Jacqueline Allain (New '15)A fourth-year student majoring in History with a double-minor in Sociology and Caribbean Studies, Jacqueline Allain is a recipient of the Gordon Cressy Leadership Award and the Department of History’s Barbara Frume Travel Scholarship. For three years running she co-organized the Caribbean Studies Diaspora Voices, New Directions conference and is the managing editor of The Future of History, the research journal of the U of T History Students’ Association. She has volunteered at the Centre for Women and Trans People at U of T and tutored with the U of T Medical School Saturday Program. Jacqueline has been an active member of Fossil-Free U of T, advocating for divestment by the University of its holdings in coal, oil and gas companies.

Congratulations on your Gordon Cressy Student Leadership Award. What does it mean to you to be recognized by your alma mater for your contribution to student life and the College as a whole?

I am very honoured to have been selected for the award. It always feels good to be recognized for your accomplishments.

Tell us more about the extra-curricular activities are you have been involved in.

While this isn’t an extra-curricular activity per se, as well as co-organizing the Caribbean Studies conference and volunteering, last year I was a recipient of the Department of History’s Barbara Frum Travel Scholarship. This, in addition to much-appreciated supplementary funding from Caribbean Studies and New College, allowed me to travel to Martinique to conduct archival research. In the archives I found a few documents which I used in the writing of a paper on legal debates about slave punishment and control. I plan to look for more documents other archives to enhance my argument, and maybe one day publish the paper. While I was in Martinique, I also attended the 46th annual conference of the Association of Caribbean Historians. It was an incredible trip and I’m grateful to New College and Caribbean Studies for helping make it possible.

You have done extensive work with the Caribbean Studies Program – tell us about that.

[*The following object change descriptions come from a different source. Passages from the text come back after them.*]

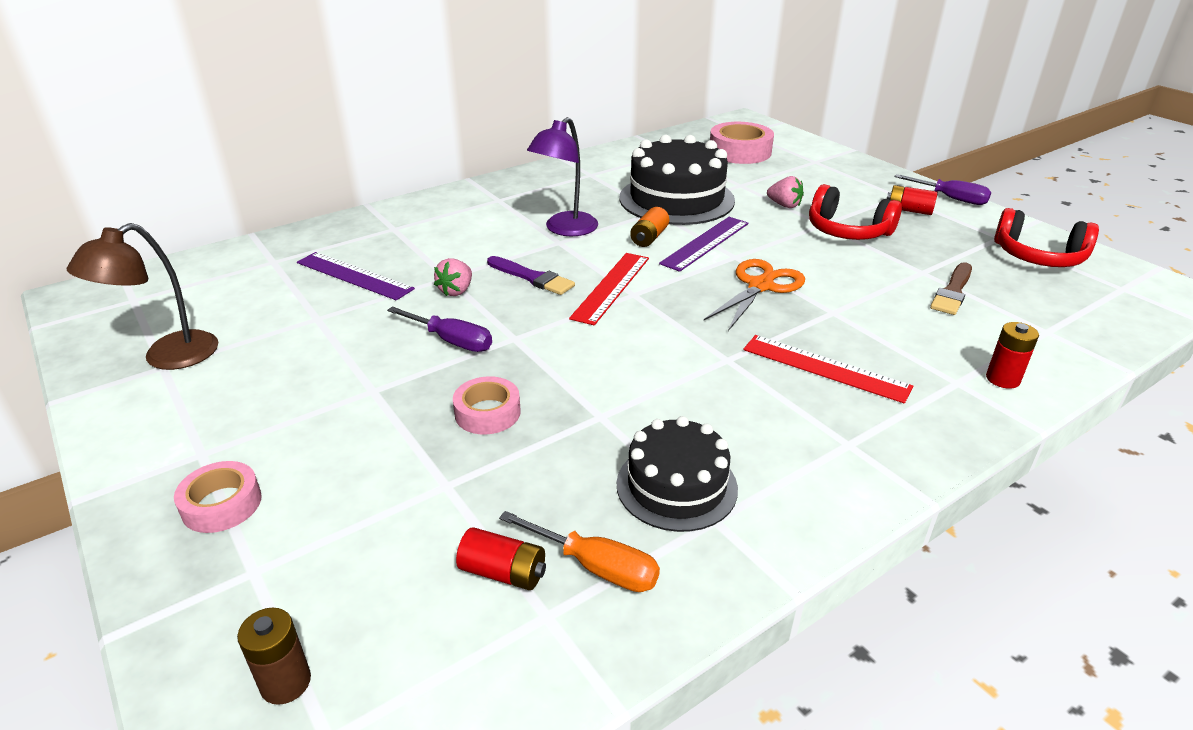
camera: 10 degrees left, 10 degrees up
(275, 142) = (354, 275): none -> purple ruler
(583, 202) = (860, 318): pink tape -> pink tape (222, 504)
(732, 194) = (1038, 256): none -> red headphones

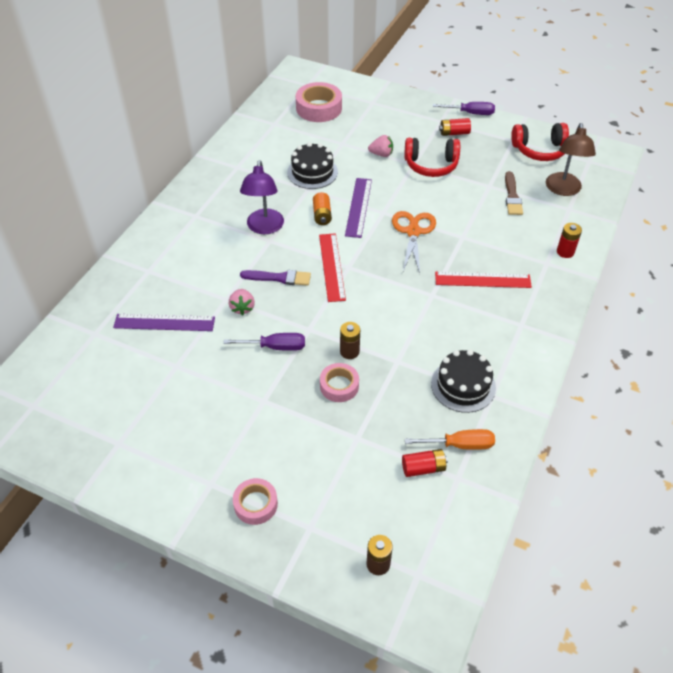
camera: 30 degrees left, 15 degrees up
(168, 357) = (114, 436): brown lamp -> brown lamp (563, 190)
(543, 380) = (349, 351): none -> brown battery
(676, 199) = (312, 172): black cake -> black cake, size x0.62

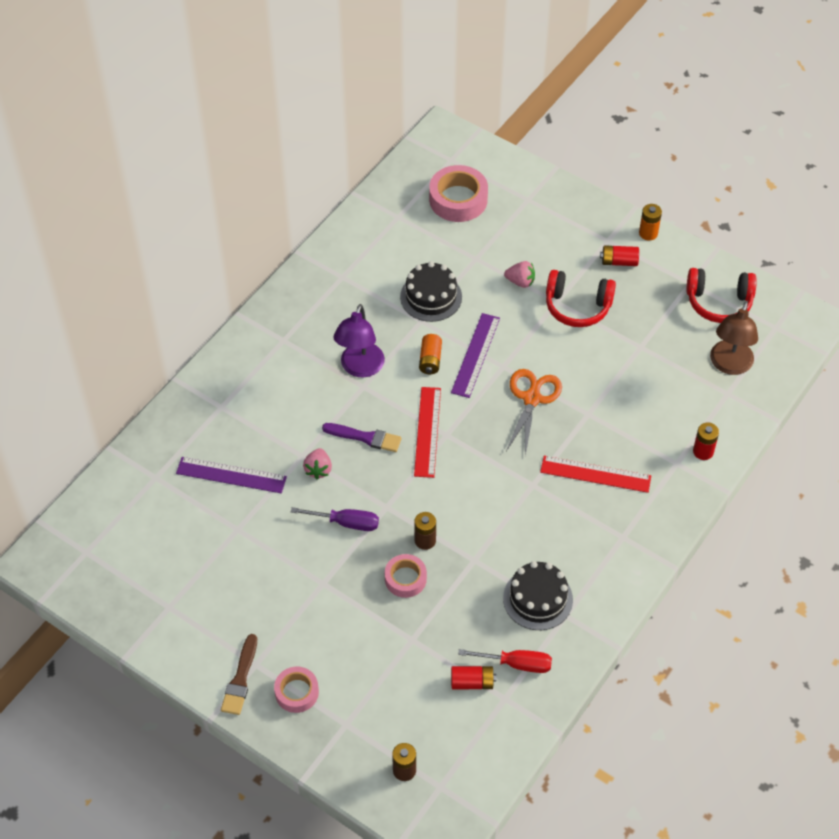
camera: 10 degrees right, 5 degrees up
(459, 445) = (516, 664): orange screwdriver -> red screwdriver
(470, 113) = (648, 233): purple screwdriver -> orange battery
(512, 196) = (664, 366): brown brush -> brown brush (240, 679)

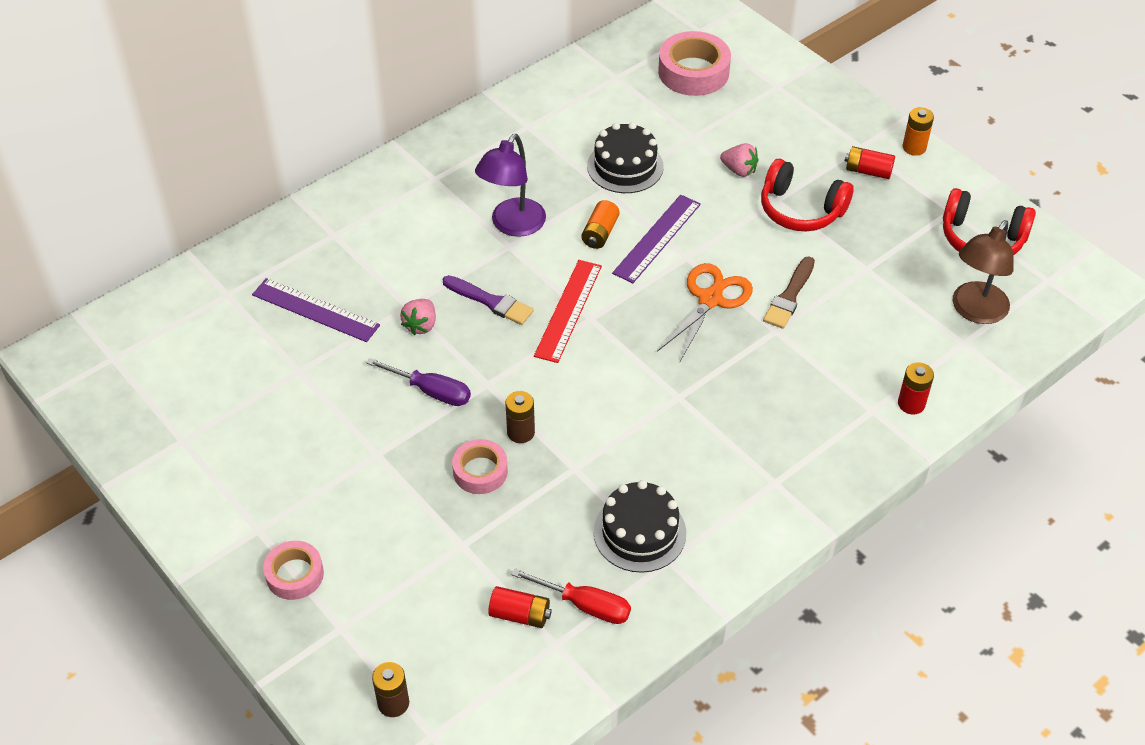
camera: 15 degrees right, 5 degrees down
(240, 679) = (232, 543): brown brush -> brown brush (789, 296)
(595, 474) = (763, 401): red ruler -> none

Diaspora Voices is the biggest Caribbean Studies project I’ve been involved in. This year’s lineup included presentations from students from U of T, York, Niagara University, University of the West Indies at Cave Hill, and McMaster on topics as diverse as marriage regulations in twentieth-century Guyana to skin-bleaching in Jamaica today. Each year we try to include an artistic performance of some sort, and this year we had steel-pan player Tommy Chrichlow perform for us. We ended the day with an incredible talk by Andrea Davis of York University.

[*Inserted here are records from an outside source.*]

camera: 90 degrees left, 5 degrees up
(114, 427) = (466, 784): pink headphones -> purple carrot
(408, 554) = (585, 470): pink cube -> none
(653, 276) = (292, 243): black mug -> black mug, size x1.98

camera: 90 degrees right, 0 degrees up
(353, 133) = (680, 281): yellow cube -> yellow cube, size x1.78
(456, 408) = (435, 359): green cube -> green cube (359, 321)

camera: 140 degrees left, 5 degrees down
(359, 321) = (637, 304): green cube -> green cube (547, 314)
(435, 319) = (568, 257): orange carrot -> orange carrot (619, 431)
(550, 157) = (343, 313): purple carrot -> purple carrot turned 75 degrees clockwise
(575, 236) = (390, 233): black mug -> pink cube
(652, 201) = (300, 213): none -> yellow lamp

What is the Divestment Campaign you have been involved with?

I am involved in a student group called Fossil-Free UofT that is working on a campaign to get the University of Toronto to sell off its direct stock holdings in the world’s 200 fossil fuel companies with the largest reserves of coal, oil, and gas within the next five years. This decision is going to be made by a Governing Council ad hoc committee formed specifically for this purpose. In the meantime, we’re working on educating the U of T community about divestment and rallying campus support.*

One thing I really like about being a part of Fossil-Free UofT is that we see climate change as not just an environmental issue, but as an environmental justice issue. Issues of class, race, indigeneity, gender, and equity feature very strongly in our analysis. Our end goal isn’t just divestment, or even an end to human-induced climate change—it’s the building of a more just world, one in which people, not corporations, have control over land and resources, and where people have access to healthy food and a clean, safe environment.

Since we’re on the subject, I should mention that Fossil-Free UofT is always looking for new members, including alumni members. Whether you’re a scientist researching climate change, an environmental lawyer, or just a concerned global citizen, we want you to get involved. Fall 2015 is going to be a really busy season for the campaign. If you’re interested, email Vice-President Ariel Martz-Oberlander at a.martzoberlander@gmail.com.

We are very proud of you and all that you have accomplished during your time at the College. Tell us about your future plans.

My biggest plan for the future is to go to graduate school and get a doctorate in history with a focus the Caribbean. I will be applying to programs in the fall of 2015 and hopefully attending the following year. My research interests focus on gender, slavery, and law in the Anglophone and Francophone Caribbean. In the meantime, I need to get a full-time job and start saving some money!

What will be your most treasured memories from your time at New College?

I have made many happy memories at New College. In particular, I’ll miss the many excellent Caribbean Studies courses I’ve taken here.

Any final thoughts?

I’d like to end by thanking my professors. I’ve had the pleasure of learning from and getting to know some truly amazing educators here at U of T, and particularly at New College, and I mean it when I say that I will be grateful to them for the rest of my life.

 

*Update: In June 2015, the University announced an invitation for members of its community to make submissions to an advisory committee studying “a recent call” for divestment from fossil fuel companies.